Key shifting has become so good these days that you can technically make any track key-compatible with any other, both by keeping quality audio through extreme BPM changes and through key shifting (check out our Fuzzy Keymixing method for the best way to do this.) Plus, DJ software gets you key and BPM information automatically in most cases. And also, I am not sure of the value for DJs of algorithmically calculated things like “happiness” and “danceability”.

Read this next: Fuzzy Keymixing: The Easy New Way To Mix Anything Into Anything

So is there still a use for a service like Tunebat? Personally I think there is. Firstly, it offers a lot of information without having to add tracks to your collection or run them through your workflow first, but also many sites (DJ pools, online music shops, Spotify itself) will build up a profile and use algorithms that narrow the suggestions you get.

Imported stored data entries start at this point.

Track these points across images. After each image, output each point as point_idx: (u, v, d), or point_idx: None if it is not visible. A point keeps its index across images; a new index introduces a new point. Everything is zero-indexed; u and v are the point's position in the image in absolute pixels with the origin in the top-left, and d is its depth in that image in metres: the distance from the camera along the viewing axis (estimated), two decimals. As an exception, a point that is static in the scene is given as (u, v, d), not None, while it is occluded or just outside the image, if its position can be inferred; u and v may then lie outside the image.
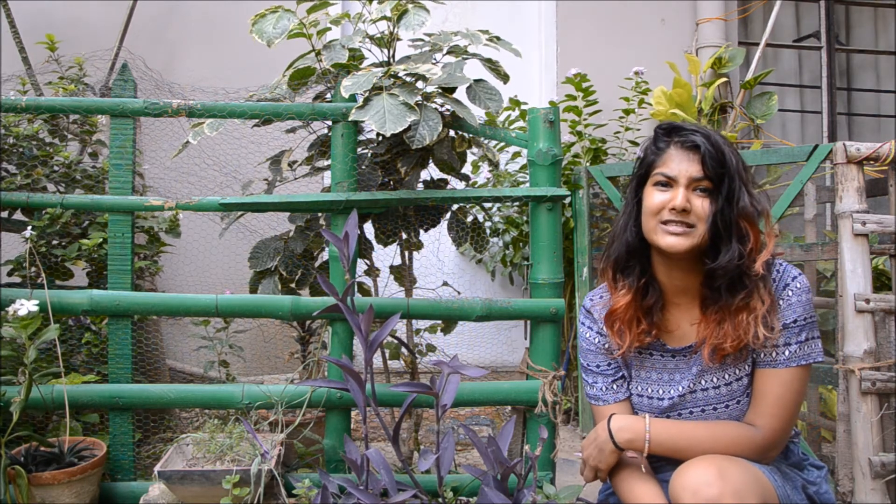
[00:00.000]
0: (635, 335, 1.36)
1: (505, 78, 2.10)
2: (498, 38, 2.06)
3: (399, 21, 1.92)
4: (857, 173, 2.12)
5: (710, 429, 1.30)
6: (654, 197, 1.31)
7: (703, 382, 1.35)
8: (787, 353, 1.30)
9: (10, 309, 1.68)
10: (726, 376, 1.34)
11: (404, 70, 1.86)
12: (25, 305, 1.68)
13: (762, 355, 1.31)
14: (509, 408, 2.09)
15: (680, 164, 1.29)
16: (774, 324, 1.28)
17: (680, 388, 1.37)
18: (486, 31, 2.03)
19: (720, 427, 1.30)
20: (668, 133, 1.33)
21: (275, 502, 1.75)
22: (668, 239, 1.28)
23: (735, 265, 1.26)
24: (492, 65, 2.09)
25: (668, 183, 1.30)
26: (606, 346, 1.44)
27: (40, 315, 1.76)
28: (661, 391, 1.39)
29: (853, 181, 2.11)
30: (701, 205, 1.27)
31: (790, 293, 1.31)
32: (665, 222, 1.29)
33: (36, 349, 1.71)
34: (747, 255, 1.27)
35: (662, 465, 1.38)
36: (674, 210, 1.27)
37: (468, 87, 2.01)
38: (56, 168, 2.41)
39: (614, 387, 1.43)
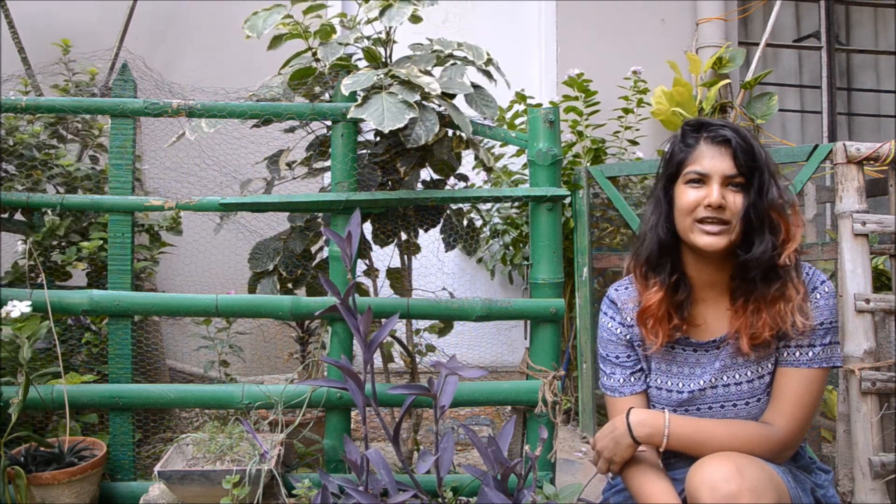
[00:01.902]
0: (666, 331, 1.37)
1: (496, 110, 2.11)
2: (497, 66, 2.08)
3: (383, 14, 1.91)
4: (857, 173, 2.12)
5: (728, 427, 1.30)
6: (688, 195, 1.31)
7: (724, 378, 1.36)
8: (810, 353, 1.31)
9: (3, 311, 1.68)
10: (749, 373, 1.34)
11: (405, 74, 1.86)
12: (18, 307, 1.68)
13: (785, 354, 1.32)
14: (509, 408, 2.09)
15: (712, 160, 1.29)
16: (809, 313, 1.29)
17: (701, 382, 1.37)
18: (488, 53, 2.05)
19: (738, 426, 1.30)
20: (697, 129, 1.34)
21: (275, 502, 1.75)
22: (706, 238, 1.29)
23: (769, 256, 1.27)
24: (487, 77, 2.10)
25: (701, 180, 1.30)
26: (628, 337, 1.44)
27: (39, 316, 1.76)
28: (680, 384, 1.39)
29: (853, 181, 2.11)
30: (734, 200, 1.28)
31: (818, 296, 1.32)
32: (701, 220, 1.29)
33: (32, 349, 1.70)
34: (780, 245, 1.28)
35: (674, 462, 1.38)
36: (709, 207, 1.28)
37: (466, 94, 2.01)
38: (57, 169, 2.41)
39: (632, 379, 1.43)
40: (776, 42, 4.11)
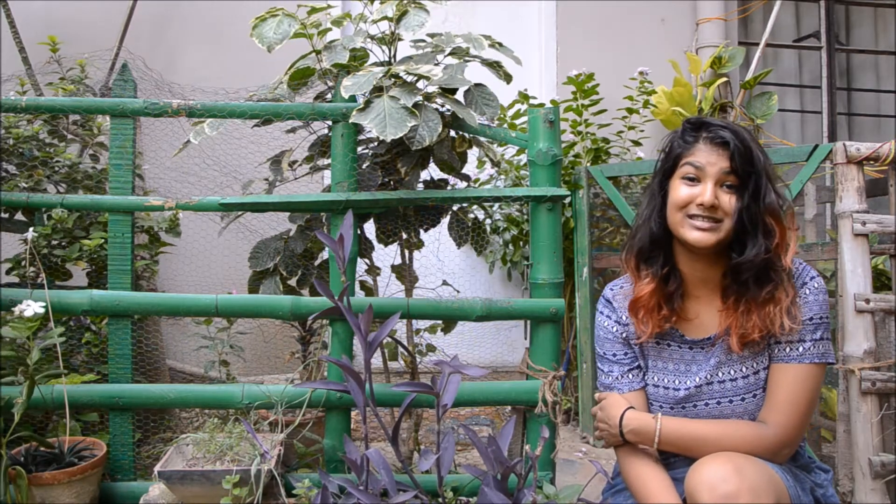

You can even upload your own songs (temporarily) and have it tell you the key and BPM of those, too.

Because your personal preferences don’t enter into it when you use Tunebat, you are more likely to get presented with a broader range of suggestions, making it a good way to either do a general music discovery exercise or a more specific one based on seeds and narrowed down criteria if you are looking for a new track that goes well with one of your favourites.

(Plus, if you’re having a “guilty pleasures” session, it won’t taint your Spotify algorithm!)

As Tunebat is free and online, it’s simple enough to check it for yourself and figure out if you think it might be useful for you.